Compensating, But For What Precisely?

There is talk of reparations, for peoples of times gone by and their descendants to ‘get justice’ for the past. And in principle, I can see how that might occur, with our tendency as a species to live in the past sometimes, and having emotional triggers for it placed so carefully within society. And before I go into the interesting point I want to mention, I want to say that encouragement of this type of thing by the authorities, very neatly takes you away from thinking about justices that should be occurring now.

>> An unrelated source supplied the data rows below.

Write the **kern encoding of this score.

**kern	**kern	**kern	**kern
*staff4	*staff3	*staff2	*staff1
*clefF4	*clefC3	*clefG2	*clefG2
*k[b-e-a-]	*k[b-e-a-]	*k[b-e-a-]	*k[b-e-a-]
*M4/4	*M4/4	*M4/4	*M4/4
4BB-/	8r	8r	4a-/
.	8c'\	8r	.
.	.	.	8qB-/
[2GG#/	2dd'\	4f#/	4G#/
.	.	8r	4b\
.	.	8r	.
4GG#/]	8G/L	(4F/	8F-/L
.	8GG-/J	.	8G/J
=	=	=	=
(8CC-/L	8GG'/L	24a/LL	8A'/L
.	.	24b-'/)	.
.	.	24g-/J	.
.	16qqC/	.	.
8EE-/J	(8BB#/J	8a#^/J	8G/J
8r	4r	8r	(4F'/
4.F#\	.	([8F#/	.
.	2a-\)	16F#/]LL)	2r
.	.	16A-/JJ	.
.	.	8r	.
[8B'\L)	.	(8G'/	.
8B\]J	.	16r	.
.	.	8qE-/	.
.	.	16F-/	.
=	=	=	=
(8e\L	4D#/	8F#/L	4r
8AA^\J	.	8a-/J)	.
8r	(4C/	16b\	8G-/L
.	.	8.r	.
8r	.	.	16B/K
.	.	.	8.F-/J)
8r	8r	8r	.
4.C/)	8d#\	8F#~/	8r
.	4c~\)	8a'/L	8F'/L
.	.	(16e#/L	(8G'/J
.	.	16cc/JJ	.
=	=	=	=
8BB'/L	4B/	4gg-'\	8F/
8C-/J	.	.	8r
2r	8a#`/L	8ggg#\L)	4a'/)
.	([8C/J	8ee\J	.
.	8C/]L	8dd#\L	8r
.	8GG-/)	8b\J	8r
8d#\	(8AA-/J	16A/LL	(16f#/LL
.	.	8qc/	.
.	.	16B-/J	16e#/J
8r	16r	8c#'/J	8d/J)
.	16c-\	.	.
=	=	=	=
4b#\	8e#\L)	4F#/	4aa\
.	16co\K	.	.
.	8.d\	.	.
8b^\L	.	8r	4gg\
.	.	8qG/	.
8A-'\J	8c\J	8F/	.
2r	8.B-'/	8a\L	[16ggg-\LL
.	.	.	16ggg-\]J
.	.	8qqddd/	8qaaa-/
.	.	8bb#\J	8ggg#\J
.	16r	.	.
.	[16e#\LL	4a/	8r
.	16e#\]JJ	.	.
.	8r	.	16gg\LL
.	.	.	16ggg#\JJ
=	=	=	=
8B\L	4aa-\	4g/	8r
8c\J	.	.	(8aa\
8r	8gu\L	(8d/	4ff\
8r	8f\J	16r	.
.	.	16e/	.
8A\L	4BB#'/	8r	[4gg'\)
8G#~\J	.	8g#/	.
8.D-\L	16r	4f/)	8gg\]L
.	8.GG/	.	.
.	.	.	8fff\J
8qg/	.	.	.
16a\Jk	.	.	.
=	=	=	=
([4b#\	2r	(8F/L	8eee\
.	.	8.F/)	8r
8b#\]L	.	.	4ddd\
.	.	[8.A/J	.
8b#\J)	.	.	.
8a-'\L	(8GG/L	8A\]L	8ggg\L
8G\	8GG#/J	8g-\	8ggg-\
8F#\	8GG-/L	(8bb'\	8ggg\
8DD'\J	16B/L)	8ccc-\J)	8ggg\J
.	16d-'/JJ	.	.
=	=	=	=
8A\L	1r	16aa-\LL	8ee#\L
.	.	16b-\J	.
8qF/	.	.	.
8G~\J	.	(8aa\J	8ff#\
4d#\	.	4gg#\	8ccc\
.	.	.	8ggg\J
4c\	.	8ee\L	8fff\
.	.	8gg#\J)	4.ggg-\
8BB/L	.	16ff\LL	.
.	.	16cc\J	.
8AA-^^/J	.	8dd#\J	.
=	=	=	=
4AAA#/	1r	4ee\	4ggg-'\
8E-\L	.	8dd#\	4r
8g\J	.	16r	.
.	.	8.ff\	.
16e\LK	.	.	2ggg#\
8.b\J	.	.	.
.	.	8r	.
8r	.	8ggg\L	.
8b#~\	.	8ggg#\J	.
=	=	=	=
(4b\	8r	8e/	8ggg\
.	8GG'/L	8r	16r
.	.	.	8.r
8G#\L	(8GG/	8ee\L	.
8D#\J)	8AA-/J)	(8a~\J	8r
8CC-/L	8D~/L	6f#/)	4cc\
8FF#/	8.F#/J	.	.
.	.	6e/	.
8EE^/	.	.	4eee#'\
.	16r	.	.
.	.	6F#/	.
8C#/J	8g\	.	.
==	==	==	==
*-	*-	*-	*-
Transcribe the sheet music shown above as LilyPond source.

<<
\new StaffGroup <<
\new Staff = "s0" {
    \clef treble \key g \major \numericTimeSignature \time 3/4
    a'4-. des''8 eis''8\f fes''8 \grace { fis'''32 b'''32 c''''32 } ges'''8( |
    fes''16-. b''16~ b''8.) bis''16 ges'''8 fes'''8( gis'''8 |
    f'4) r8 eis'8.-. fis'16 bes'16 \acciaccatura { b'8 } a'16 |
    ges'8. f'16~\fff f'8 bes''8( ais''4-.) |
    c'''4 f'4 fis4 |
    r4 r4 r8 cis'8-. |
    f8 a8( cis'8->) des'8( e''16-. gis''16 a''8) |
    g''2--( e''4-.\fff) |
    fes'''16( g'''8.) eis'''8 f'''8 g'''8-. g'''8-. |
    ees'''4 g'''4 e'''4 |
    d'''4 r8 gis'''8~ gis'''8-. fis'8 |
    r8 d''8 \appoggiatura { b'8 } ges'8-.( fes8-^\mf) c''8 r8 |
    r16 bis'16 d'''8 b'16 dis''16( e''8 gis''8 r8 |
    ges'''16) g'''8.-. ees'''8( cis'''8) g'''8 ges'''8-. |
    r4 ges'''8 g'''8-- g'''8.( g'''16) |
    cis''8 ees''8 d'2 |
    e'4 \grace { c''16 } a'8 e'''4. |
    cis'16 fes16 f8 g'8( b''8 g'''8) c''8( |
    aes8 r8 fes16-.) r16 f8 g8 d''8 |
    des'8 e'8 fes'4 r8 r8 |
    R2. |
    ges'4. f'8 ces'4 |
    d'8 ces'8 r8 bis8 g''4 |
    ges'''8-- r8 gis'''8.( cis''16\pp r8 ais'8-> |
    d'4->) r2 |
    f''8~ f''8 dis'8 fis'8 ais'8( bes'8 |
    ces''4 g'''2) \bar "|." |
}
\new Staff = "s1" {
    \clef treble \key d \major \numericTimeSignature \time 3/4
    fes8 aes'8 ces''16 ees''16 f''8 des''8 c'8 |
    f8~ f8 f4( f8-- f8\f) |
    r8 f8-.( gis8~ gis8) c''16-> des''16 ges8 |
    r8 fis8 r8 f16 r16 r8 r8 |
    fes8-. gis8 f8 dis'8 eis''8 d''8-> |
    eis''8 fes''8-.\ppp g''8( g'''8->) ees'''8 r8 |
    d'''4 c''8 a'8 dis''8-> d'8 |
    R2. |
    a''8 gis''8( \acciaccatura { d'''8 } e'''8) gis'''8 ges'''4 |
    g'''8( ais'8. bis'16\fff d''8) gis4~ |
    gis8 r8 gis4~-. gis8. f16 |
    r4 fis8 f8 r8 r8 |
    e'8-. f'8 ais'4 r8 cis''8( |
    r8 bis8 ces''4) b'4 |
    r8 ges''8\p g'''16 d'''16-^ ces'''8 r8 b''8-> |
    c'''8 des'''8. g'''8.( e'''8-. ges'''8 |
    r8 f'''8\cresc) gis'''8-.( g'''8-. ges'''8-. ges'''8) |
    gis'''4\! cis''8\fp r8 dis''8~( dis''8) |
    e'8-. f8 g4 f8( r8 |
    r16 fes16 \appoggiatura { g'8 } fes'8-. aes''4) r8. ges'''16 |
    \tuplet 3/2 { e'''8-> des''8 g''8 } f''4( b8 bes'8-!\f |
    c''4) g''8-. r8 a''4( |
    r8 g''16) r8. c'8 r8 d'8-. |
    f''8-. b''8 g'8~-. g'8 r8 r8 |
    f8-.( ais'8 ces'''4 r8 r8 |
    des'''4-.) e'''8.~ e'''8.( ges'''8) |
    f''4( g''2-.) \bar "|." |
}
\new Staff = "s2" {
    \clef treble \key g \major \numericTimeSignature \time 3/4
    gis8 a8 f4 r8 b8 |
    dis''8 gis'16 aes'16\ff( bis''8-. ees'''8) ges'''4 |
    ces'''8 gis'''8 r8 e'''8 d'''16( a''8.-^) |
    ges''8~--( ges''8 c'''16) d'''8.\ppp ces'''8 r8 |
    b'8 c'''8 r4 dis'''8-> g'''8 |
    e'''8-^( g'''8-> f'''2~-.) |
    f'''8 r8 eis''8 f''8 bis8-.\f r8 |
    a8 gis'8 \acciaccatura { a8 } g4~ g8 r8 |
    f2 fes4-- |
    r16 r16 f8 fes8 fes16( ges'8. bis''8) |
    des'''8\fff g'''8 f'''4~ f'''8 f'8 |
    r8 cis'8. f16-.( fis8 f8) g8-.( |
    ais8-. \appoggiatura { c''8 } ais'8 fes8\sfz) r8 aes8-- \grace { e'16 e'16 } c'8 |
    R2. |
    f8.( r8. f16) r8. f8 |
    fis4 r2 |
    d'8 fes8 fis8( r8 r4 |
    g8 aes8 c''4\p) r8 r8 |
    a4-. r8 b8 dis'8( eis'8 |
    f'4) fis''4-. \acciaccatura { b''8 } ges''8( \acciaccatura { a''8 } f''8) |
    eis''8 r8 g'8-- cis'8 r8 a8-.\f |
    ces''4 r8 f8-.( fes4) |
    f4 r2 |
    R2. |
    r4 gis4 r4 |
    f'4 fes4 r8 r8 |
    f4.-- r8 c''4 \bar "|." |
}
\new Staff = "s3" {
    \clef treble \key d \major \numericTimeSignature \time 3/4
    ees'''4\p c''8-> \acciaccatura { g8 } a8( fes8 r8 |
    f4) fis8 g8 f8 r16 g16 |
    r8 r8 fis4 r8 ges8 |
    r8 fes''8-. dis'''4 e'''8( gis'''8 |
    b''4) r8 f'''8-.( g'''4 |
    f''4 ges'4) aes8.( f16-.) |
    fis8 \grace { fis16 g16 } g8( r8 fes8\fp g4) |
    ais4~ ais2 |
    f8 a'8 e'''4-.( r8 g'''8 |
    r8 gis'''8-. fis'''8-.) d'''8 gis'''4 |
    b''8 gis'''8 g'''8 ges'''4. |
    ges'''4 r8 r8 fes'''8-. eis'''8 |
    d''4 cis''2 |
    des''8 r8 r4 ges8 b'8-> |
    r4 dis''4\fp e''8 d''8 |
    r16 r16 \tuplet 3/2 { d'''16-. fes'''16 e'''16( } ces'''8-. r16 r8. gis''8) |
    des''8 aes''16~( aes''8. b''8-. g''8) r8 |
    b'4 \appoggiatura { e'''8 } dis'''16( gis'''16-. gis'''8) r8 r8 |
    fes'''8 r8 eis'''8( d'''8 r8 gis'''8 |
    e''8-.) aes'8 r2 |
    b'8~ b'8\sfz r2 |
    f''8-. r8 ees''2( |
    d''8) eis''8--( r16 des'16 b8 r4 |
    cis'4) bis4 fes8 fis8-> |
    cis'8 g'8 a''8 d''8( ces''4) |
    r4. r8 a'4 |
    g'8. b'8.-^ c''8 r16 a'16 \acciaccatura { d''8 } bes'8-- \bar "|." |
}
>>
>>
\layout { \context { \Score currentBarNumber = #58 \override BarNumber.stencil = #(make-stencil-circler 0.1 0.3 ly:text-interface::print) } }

Like, it’s ok, ignore what’s happening now, we’ll just say sorry and chuck some money your way in a few hundred years, if you catch my meaning.

But upon seeing a post about someone being quite miffed at the suggestion of reparations from the UK, because Britain had used 40% of its wealth to abolish slavery in 1833, not even fully paying back what was borrowed for it until 2014. So, I looked further, thinking that it seemed an awful lot of money to borrow and wondered who might have lent it and who in fact may have benefitted from it. Not far to look before you see the name Rothschild pop up, but upon reading the details of the arrangement, I can’t help but think it was all for show, as is much these days so why would it be any different back then? The terms initially of ‘abolishing’ slavery were only applicable to people up to the age of 6, yes, 6. Any over that age was transferred to what they were calling ‘apprenticeships’ – which then morphed into something else. Probably leading in neatly to ’employment contracts’ and paying taxes, making the slaves think they were free, but by constructing society in such a way as to make sure they were tied to be workers for their ‘master’ for the long term, or as we know them today, employers. Yet they were already there hundreds of years before, from 1351 with the Statute of Labourers – part of the moves covered in A Working Strategy. So, people on this island have been tied into certain working conditions for quite some time, with the rules of the slavery being less brutal than other regimes and methods.

And those employers along the way have become slaves to the bigger picture now, being used as middle men, muscle and mercenaries against their own. Divide and conquer as the saying goes. And with those taxes they pimp from us, they then use them to further the enslavement. Also, by publicly calling off slavery by way of payments to compensate all those slave owners, you tie in that country to debt, 200 years of it in fact. Then can conveniently be used as propaganda now, to sow further division and greed amongst the people. As well as making some very wealthy people through that reimbursement, using that borrowed money and taxes. A shift of wealth and a new regime, sound familiar?

Moves in certain countries currently to make a big thing of offering indigenous people and minorities loans has not gone unnoticed. But to me it serves two purposes, and neither of them are to help the ‘people’. Firstly, it ties them into debt they had previously been denied for, loans, mortgages etc, potentially clamouring for them as it had been out of your reach for so long. Secondly, it then causes tension between the people being offered what appear to be better rates and deals. But that’s just how it appears, and the recent inflation rises should be a lesson. That it’s a scale of debt they like to start you on, so it builds up gradually and you are in it for life as they say.

There is an anonymous saying which seems apt here –

‘I freed a thousand slaves. I could have freed a thousand more if only they knew they were slaves’

So, rather than play their little game of jealously, anger, debt and slavery, we should be working together to undo the ideas that created it all in the first place.